**WHAT YOU ARE ASKED TO DO:** Note every line in the entries that contains the string "Cervix", and copy it.

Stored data
▽

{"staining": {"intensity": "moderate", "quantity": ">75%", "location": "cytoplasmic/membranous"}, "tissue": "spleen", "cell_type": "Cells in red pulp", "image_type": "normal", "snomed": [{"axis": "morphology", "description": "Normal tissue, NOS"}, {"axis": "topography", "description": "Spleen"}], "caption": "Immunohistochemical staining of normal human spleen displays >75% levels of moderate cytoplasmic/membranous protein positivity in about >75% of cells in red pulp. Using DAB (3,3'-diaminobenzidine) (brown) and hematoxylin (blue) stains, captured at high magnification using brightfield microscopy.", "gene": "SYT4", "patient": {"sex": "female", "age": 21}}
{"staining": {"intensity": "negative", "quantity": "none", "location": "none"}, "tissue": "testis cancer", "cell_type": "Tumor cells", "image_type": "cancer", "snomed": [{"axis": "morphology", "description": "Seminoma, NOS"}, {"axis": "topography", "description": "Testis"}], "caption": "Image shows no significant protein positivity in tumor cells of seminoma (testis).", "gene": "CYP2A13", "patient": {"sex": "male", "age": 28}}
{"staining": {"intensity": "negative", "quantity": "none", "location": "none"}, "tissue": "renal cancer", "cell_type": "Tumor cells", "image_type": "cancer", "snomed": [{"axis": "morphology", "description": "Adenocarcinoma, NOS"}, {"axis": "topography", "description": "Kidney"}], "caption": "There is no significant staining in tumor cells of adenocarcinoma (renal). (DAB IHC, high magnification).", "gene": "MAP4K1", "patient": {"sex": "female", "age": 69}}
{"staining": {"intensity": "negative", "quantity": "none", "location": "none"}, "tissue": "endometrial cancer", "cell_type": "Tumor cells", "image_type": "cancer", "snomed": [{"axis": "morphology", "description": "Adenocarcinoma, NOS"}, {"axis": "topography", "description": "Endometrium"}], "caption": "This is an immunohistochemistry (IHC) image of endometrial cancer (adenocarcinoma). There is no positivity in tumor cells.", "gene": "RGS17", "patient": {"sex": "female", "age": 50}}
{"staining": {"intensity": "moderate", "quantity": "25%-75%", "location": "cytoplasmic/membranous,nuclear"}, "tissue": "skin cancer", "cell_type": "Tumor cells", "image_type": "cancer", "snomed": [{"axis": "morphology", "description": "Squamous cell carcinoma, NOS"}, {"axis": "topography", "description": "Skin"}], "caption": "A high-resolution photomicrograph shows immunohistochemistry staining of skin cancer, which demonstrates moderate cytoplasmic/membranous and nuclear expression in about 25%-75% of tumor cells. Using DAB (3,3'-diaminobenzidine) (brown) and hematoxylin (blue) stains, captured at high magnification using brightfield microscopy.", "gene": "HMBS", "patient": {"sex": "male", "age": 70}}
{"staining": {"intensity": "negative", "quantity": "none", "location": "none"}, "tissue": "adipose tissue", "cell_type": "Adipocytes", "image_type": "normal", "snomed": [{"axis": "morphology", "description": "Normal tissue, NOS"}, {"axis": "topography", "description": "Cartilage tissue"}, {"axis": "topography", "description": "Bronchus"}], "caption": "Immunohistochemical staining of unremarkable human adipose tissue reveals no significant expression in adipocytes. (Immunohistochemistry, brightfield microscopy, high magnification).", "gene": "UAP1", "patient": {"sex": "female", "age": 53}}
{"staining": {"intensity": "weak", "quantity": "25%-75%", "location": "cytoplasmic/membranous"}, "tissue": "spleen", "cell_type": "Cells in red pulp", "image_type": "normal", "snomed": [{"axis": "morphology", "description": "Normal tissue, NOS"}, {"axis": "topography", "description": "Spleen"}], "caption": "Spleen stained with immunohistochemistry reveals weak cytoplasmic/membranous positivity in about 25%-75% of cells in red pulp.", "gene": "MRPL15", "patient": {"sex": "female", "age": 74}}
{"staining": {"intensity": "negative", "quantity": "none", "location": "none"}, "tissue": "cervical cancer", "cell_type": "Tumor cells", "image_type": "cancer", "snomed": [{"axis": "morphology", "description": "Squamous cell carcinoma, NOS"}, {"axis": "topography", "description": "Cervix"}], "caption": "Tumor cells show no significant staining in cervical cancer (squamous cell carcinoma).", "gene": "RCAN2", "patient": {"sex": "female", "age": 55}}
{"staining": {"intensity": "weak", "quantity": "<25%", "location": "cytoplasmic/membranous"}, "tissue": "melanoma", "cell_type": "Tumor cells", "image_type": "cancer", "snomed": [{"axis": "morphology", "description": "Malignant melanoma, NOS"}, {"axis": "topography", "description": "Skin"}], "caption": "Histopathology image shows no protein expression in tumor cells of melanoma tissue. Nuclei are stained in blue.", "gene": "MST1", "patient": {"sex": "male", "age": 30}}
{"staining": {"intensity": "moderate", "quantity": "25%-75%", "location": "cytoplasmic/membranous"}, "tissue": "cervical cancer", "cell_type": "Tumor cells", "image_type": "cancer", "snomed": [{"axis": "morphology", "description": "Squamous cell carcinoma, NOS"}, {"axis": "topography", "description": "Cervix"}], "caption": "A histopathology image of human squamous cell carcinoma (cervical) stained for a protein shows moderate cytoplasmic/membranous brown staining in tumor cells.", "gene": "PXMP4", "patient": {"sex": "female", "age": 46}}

△

**ANSWER SECTION:**
{"staining": {"intensity": "negative", "quantity": "none", "location": "none"}, "tissue": "cervical cancer", "cell_type": "Tumor cells", "image_type": "cancer", "snomed": [{"axis": "morphology", "description": "Squamous cell carcinoma, NOS"}, {"axis": "topography", "description": "Cervix"}], "caption": "Tumor cells show no significant staining in cervical cancer (squamous cell carcinoma).", "gene": "RCAN2", "patient": {"sex": "female", "age": 55}}
{"staining": {"intensity": "moderate", "quantity": "25%-75%", "location": "cytoplasmic/membranous"}, "tissue": "cervical cancer", "cell_type": "Tumor cells", "image_type": "cancer", "snomed": [{"axis": "morphology", "description": "Squamous cell carcinoma, NOS"}, {"axis": "topography", "description": "Cervix"}], "caption": "A histopathology image of human squamous cell carcinoma (cervical) stained for a protein shows moderate cytoplasmic/membranous brown staining in tumor cells.", "gene": "PXMP4", "patient": {"sex": "female", "age": 46}}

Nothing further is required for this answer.